Laugh, and the whole world laughs with you;
Weep and you weep alone.

-Oldboy (2003)

Sunday, 23 December 2007

A operational definition of free will?

Though I admit to have not given much serious thought to the problem of free will, it certainly is an important one in philosophy. Expressed in simple terms, it asks the following question: "Are our thoughts and actions consequences of decisions made by a larger entity or is it through our own agency?" The presence or the absence of God has always been thought of as a corollary to this answer and my aim in this blog is not to pose an answer but just to complicate the problem further.

Some reasonable people I know, who believe in the non-existence of free will (or are at least inclined towards believing so) state first that our life is governed by the laws of physics, chemistry and biology. No known experiment has, till date, demonstrated the violation of the second law of thermodynamics or achieved speeds faster than that of light. In that regard, I fully agree with them that every known thing in this universe is constrained to obey these laws in its day to day dealings. But does that mean one doesn't have free will?

Let's narrow our speculation to the things on this earth that possess both life and consciousness. A person likes me decides what time to wake up, what cuisine to eat for dinner, what movie to watch and what books to read. I'd like to call the options in each case as degenerate cases under the laws of physics. A recent essay I read about the "finite nature of consciousness" said the following:
Now we know that the brain is a finite physical object, containing roughly 100 million neurons and 100 billion synapses linking the neurons together. But by consciousness being finite, I mean something stronger: that there are only finitely many lives that could possibly be lived; and that therefore free will, if it exists, must at some level be simply the selection of an element from a finite set. The goals of this article are threefold: to show that this proposition is true; to discuss how it affects Penrose's theory of consciousness; and finally to explain why we needn't worry about the finiteness of our minds.
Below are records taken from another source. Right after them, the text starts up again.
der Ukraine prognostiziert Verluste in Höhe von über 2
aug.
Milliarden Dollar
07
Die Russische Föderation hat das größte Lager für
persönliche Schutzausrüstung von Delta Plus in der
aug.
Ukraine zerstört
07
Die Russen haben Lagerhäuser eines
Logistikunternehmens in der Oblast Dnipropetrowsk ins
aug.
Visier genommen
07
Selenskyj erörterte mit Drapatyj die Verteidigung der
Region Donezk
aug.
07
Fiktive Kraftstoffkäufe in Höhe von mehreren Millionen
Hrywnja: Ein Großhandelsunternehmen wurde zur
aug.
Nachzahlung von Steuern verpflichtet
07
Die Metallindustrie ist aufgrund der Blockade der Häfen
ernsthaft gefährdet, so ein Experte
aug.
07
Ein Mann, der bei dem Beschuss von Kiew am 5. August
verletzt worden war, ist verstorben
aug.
Now this is a slightly disturbing scenario and the reason is this. I don't know much about how our neurons work but if all of them are finite state machines and if that amounts to saying that the total number of states (or configurations) they can take is finite, then this effectively says that the number of thoughts/actions I am capable of is a finite number. The very reason this is disturbing because of the following: As an agnostic, I find it very difficult to believe in the existence of a god who controls my day to day affairs like a puppeteer. I am willing to accommodate a deistic god, in the very least, a creator who rolled the first domino and let the world be. But if I am capable of only finite states, this effectively makes the deistic god capable of specifying a particular trajectory in phase space for every living thing that ever stepped on this earth, one that will be unique (assuming the world will end before as many living beings as the total neuron states step on this earth. The latter is a big big number) but then something that is known before hand. It's like every action that I perform, thinking it has come from my personal choices, has been chronicled in some book in the heavens.
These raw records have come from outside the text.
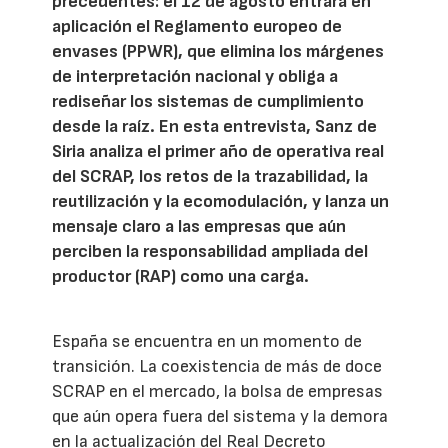
precedentes: el 12 de agosto entrará en
aplicación el Reglamento europeo de
envases (PPWR), que elimina los márgenes
de interpretación nacional y obliga a
rediseñar los sistemas de cumplimiento
desde la raíz. En esta entrevista, Sanz de
Siria analiza el primer año de operativa real
del SCRAP, los retos de la trazabilidad, la
reutilización y la ecomodulación, y lanza un
mensaje claro a las empresas que aún
perciben la responsabilidad ampliada del
productor (RAP) como una carga.
España se encuentra en un momento de
transición. La coexistencia de más de doce
SCRAP en el mercado, la bolsa de empresas
que aún opera fuera del sistema y la demora
en la actualización del Real Decreto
But then an idea from James Gleick's Chaos managed to temporarily placate my fears. I have already mentioned the Lorenz Attractor in one of my earlier posts. Lorenz investigated the following system of deterministic equations in 1963. I downloaded a copy of the original paper and plan to read it as soon as I find some time.

\frac{dx}{dt}  = \sigma (y - x)
\frac{dy}{dt} = x (\rho - z) - y
\frac{dz}{dt}  = xy - \beta z

He found two things - the system never settles down to a steady state. In other words it has a trajectory which never repeats itself over time and it is impossible to predict its state unless one numerically follows the equations themselves. At the same time the states of the system are bound - they don't blow up or become infinite. The phase portrait of the system looks like the following (x, y and z plotted on three orthogonal axes with time):

This elucidates an important fact in case you haven't noticed it yet. Suppose I were a deistic God and I decided that a human X would be governed by the system of three deterministic equations above. The boundedness of the solution would be the equivalent laws of physics that govern terrestrial behaviour (indeed in the case of the equations this seems to be embedded and doesn't call for any extra intervention). But then this deterministic systems yields a solution that is chaotic in a bounded region. It is deterministic but you don't know what it's gonna do next. Another point in this case is that the solution is extremely sensitive to the initial conditions of the differential equations.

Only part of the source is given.